June 21, 2006

Not so wonderful

The recent network broadcast of another one of those silly AFI "best of" lists gives me a good contrarian opportunity to rant about their #1 and #5 picks. As Tim Cavanaugh puts it, "If your idea of a great movie experience is to line up for Gone With the Mockingbird Who Came To Casablanca While Saving Schindler's List of Arabia, this year's list is for you."

In the case of Mr. Smith Goes to Washington (#5) we have a supposed paean to American democracy featuring a protagonist who wasn't elected to anything. More importantly, set against Senator Paine's pork barrel dam project is Senator Smith's idiotic proposal to build a national park in his back yard. Corruption aside, the federal government has a real interest in building dams, and zero business building Boy Scout camps. Herein we see the justification of a disastrous political philosophy that condones the extension of federal control into any aspect of life as long as our politicians "mean well."

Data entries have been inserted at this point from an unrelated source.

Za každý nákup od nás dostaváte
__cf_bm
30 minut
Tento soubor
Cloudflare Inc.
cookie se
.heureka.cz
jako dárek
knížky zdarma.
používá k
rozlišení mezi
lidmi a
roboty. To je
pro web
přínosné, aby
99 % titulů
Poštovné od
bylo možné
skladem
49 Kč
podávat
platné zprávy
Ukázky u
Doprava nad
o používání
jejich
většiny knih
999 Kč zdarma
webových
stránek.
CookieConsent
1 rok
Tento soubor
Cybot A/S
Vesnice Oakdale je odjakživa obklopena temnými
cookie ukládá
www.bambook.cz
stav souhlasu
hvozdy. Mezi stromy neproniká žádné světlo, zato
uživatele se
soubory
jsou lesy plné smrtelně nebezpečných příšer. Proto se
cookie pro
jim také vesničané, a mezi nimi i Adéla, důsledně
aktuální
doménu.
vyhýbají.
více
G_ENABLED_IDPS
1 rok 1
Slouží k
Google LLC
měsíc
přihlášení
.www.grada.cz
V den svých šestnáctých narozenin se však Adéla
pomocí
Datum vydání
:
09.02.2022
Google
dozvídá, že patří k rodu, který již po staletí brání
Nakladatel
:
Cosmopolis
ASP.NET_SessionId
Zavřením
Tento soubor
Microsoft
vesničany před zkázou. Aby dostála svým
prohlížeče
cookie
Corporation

The real disservice, though, is the film's groveling before populist myths about representative governance. Our Founding Fathers rejected the Athenian model for exactly the reasons depicted in the movie. If a junior senator could shove a bill through Congress simply by delivering a stirring speech, think of the wreck this country would really be in. Even as powerful a Senate majority leader as LBJ could not accomplish anything without twisting a lot of arms. The whole reason for a separation of powers and checks & balances is to make it difficult for the government to act so arbitrarily.

As for It's a Wonderful Life (#1) Greg Kamiya sums it up well. But I'll throw in another cheap shot from A.S. Hamrah: "[It's] a dark movie about a guy who realizes what a loser he is: He never even got out of his hometown, and he's suicidal because he realizes his life was pointless."

To which I'll add that the movie proposes an insidious thesis--that the sum of a person's life is limited to a handful of documentary moments. If George Bailey didn't exist, none of those particular "lifesaving" moments would have evolved to exist either. But since George Bailey's life is considered by others so important to their own welfare, the world is dumped on his shoulders, in disregard to his existence as an individual human being. His happiness comes from the realization that this Borg-like assimilation of his soul is just and deserved because the ends justify the means. Hello Orwell.

As for a truly inspiring movie? Blade Runner (before Ridley Scott recut and ruined it). Rutger Hauer's death soliloquy ("I've seen things you people wouldn't believe") is suffused with a poignancy and love of life rarely matched by deliberately "inspirational" films. Another good example from an unexpected quarter (and one inspired by Blade Runner) is Ghost in the Shell. Motoko Kusanagi sets out to catch the bad guys and by the end of the movie has pretty much solved the existential riddle of her life in the process (though it's kind of a bummer for Batou).